==== Dataset records

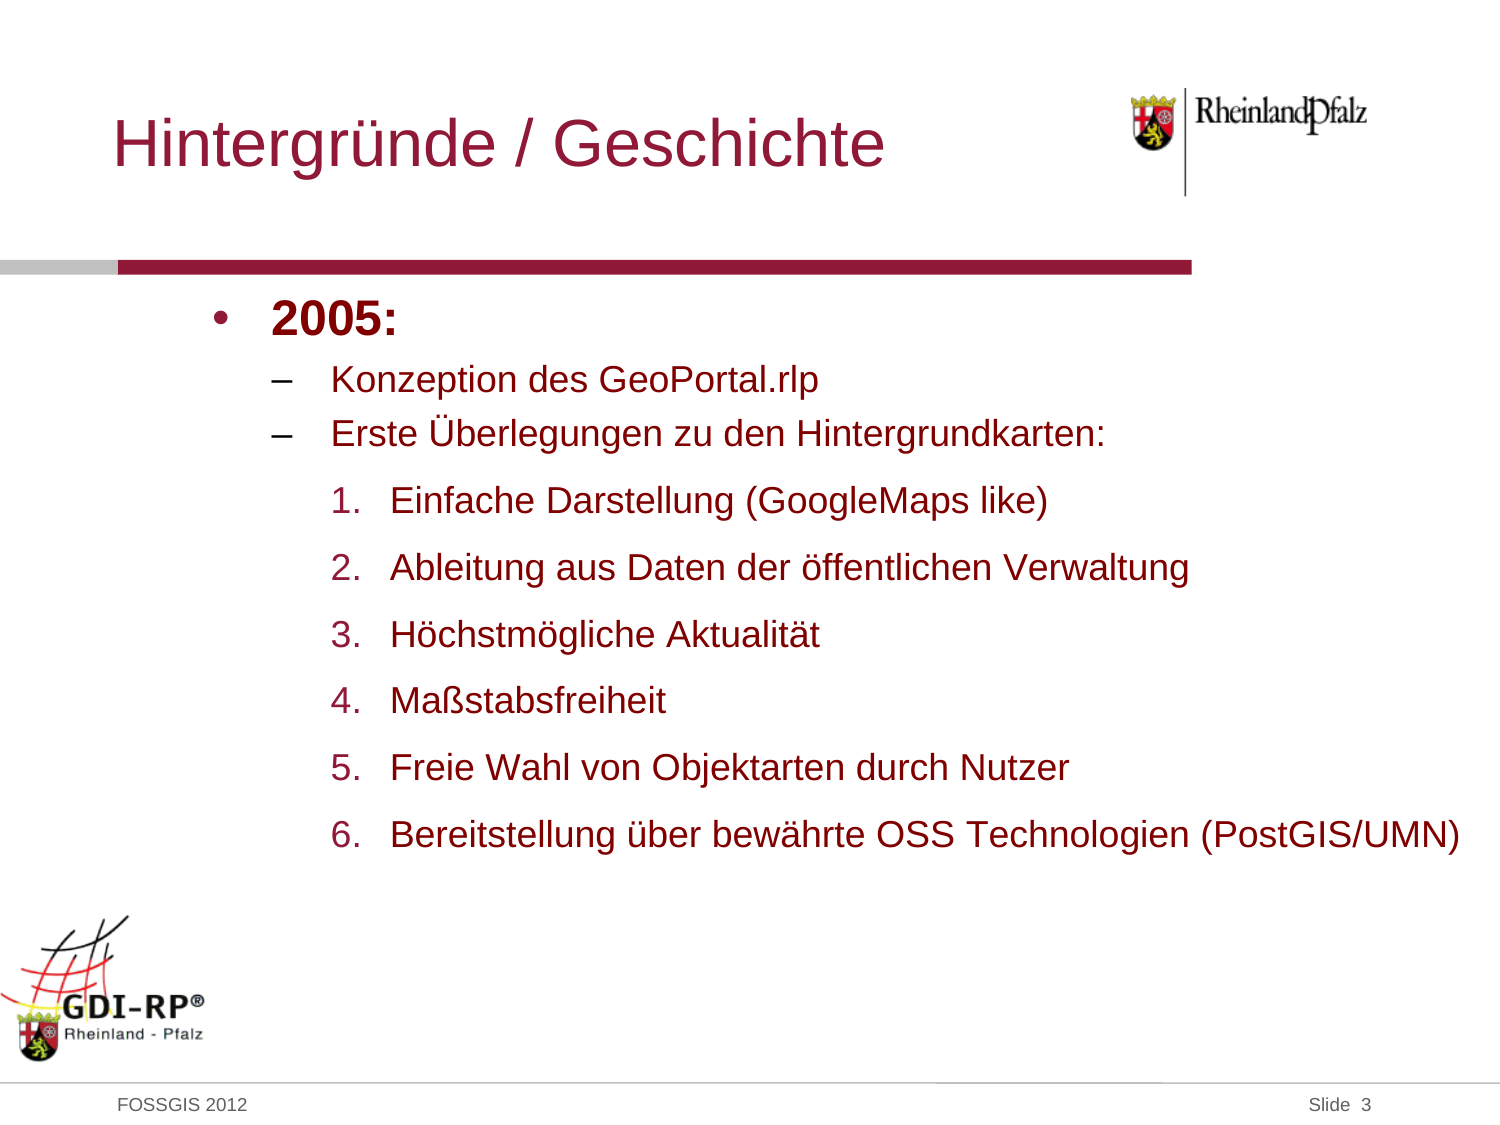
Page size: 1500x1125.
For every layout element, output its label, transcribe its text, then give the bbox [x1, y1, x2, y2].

list 2005: Konzeption des GeoPortal.rlp Erste Überlegungen zu den Hintergrundkarten: Einfache Darstellung (GoogleMaps like) Ableitung aus Daten der öffentlichen Verwaltung Höchstmögliche Aktualität Maßstabsfreiheit Freie Wahl von Objektarten durch Nutzer Bereitstellung über bewährte OSS Technologien (PostGIS/UMN) [212, 295, 1477, 1125]
title Hintergründe / Geschichte [112, 63, 1071, 224]
picture [0, 915, 207, 1063]
picture [1131, 88, 1447, 198]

========

Work to be completed: Copy the records above word for word, leaving out the pictures.

Answer to the problem:
Page size: 1500x1125.
For every layout element, output its label, transcribe its text, then give the bbox [x1, y1, x2, y2].

list 2005: Konzeption des GeoPortal.rlp Erste Überlegungen zu den Hintergrundkarten: Einfache Darstellung (GoogleMaps like) Ableitung aus Daten der öffentlichen Verwaltung Höchstmögliche Aktualität Maßstabsfreiheit Freie Wahl von Objektarten durch Nutzer Bereitstellung über bewährte OSS Technologien (PostGIS/UMN) [212, 295, 1477, 1125]
title Hintergründe / Geschichte [112, 63, 1071, 224]
picture [0, 915, 207, 1063]
picture [1131, 88, 1447, 198]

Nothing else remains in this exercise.